When they extracted the stars that the neural network was most certain had been accreted, the team found a group of 232 stars all moving together in a prograde motion – that is, with the rotation of the galaxy – and with similar chemical compositions. This group had not previously been associated with any other stellar stream.
When they simulated the orbits of these stars 1 billion years into the past, the team found that they had orbital properties that were different from the stars in both the Milky Way's thick disc and thin disc.
"Coupling this observation with the fact that Nyx lags behind the disk by ~90kms−1 and has a substantial radial velocity component makes a strong case that it is the result of a satellite merger," the researchers wrote.

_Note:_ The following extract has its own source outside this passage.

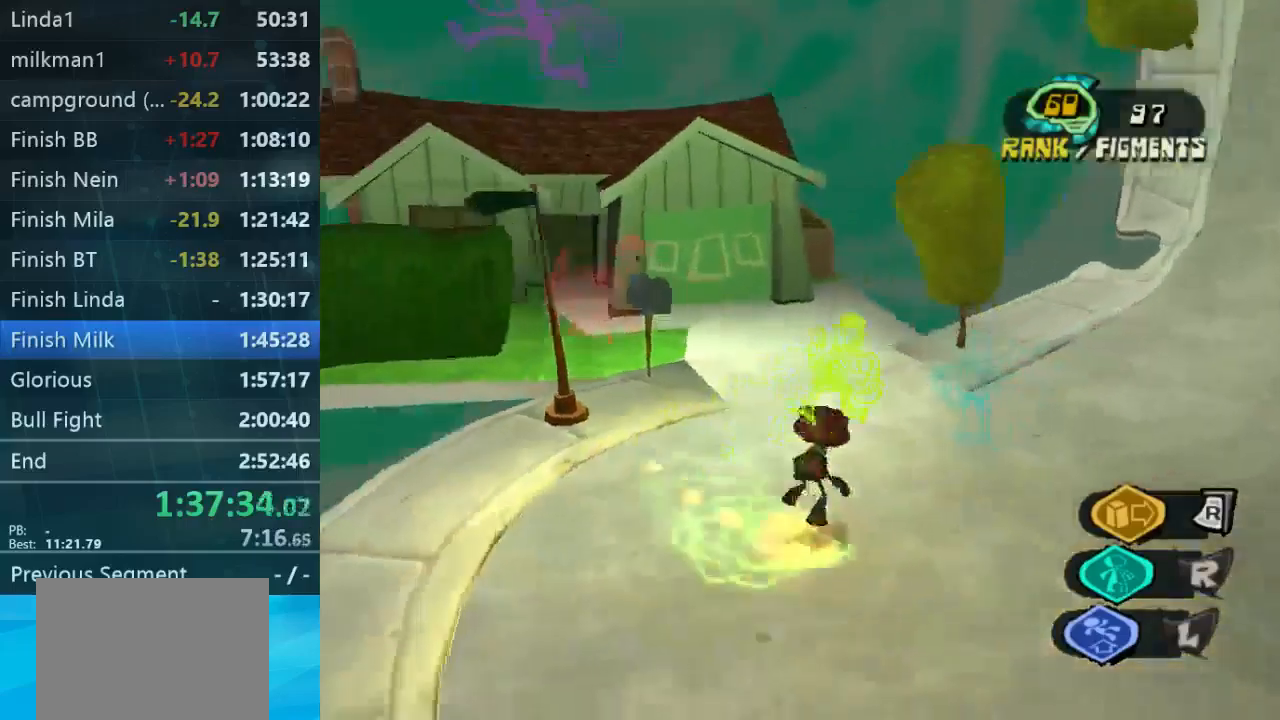
{"dt_ms": 500, "buttons": [], "left_stick": "up-left", "right_stick": "left", "button_events": []}
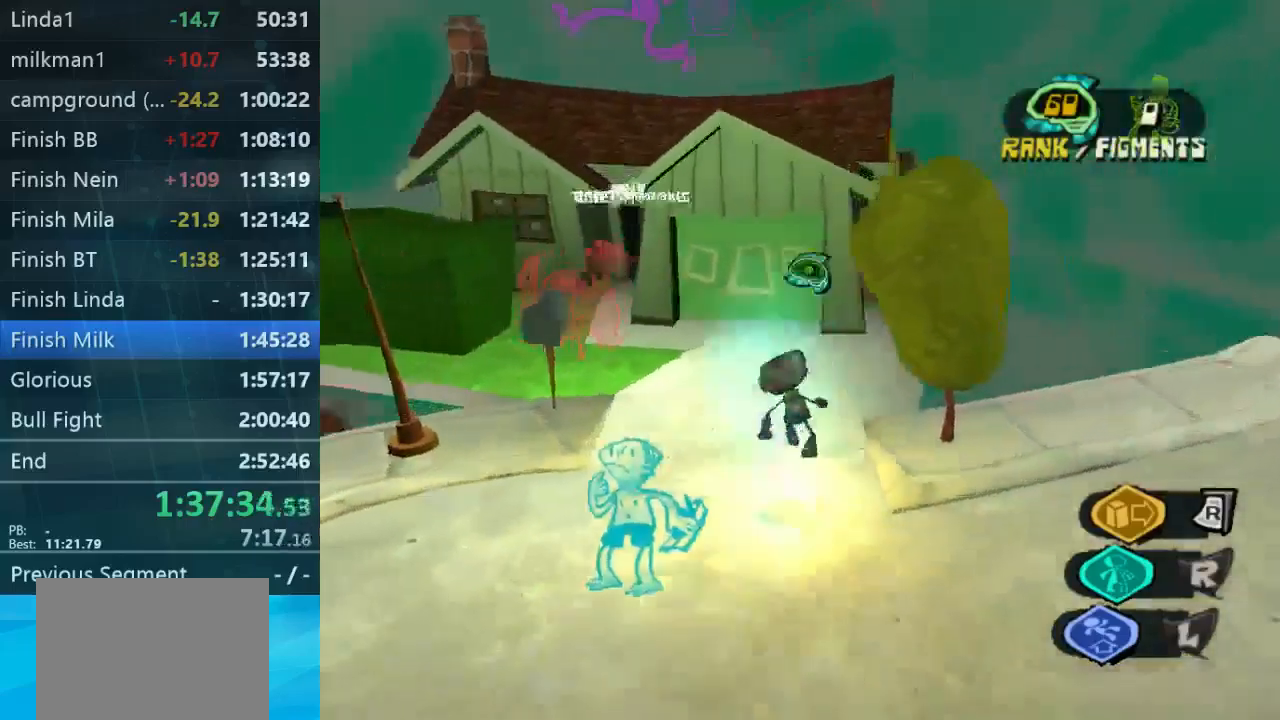
{"dt_ms": 500, "buttons": [], "left_stick": "up-left", "right_stick": "center", "button_events": []}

Stellar groups that move together can be created by other means, such as resonances generated by perturbation from the galactic bar, or density waves in the spiral arms, but these don't fit Nyx. Simulations of these phenomena couldn't produce Nyx's lag without causing other effects that have not been identified in the data.

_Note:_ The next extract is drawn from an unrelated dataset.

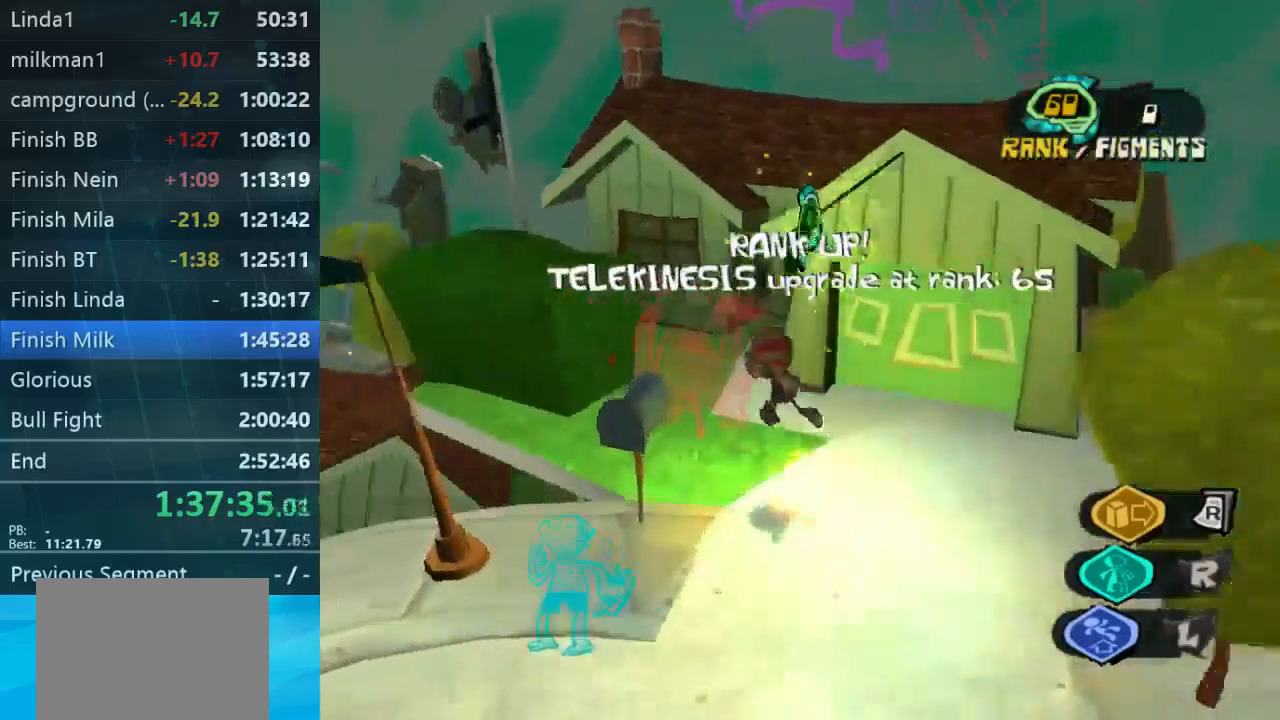
{"dt_ms": 1000, "buttons": [], "left_stick": "up", "right_stick": "down", "button_events": []}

The best fit for their data, the team believes, is a dwarf galaxy that, at some point during the Milky Way's long history, got slurped up, then stretched out as the stars began to orbit the centre of the Milky Way.
And when the researchers repeated their study with slightly relaxed certainty, they found another group of stars that almost exactly matched the Nyx stream. The prograde galactic orbit and chemical compositions were the same – but the second group had opposite radial velocity. This is also consistent with the dwarf galaxy model, as simulations showed that the second group could be debris from a separate passage of the same dwarf galaxy.
It's likely that Nyx contains stars that were not identified in this study, because they fell outside the strict parameters fed into the neural network. But future research could help shed light on this event – when it happened, how it happened, and just how massive that dwarf galaxy was.
And, since there's also evidence that populations of accreted stars correlate with clumps of dark matter thought to have been slurped up in the merger along with the stars, Nyx can help us understand how such mergers contribute to a galaxy's dark matter disc.
"If Nyx is indeed the result of such a merger, then it would provide evidence for accreted prograde stars, and potentially, an accompanying dark matter component in a stream or disk," the researchers wrote.
"The presence of such a dark matter component would substantially alter our current understanding of the local dark matter phase-space distribution, and have important ramifications for terrestrial searches for the dark matter particle."
The research has been published in Nature.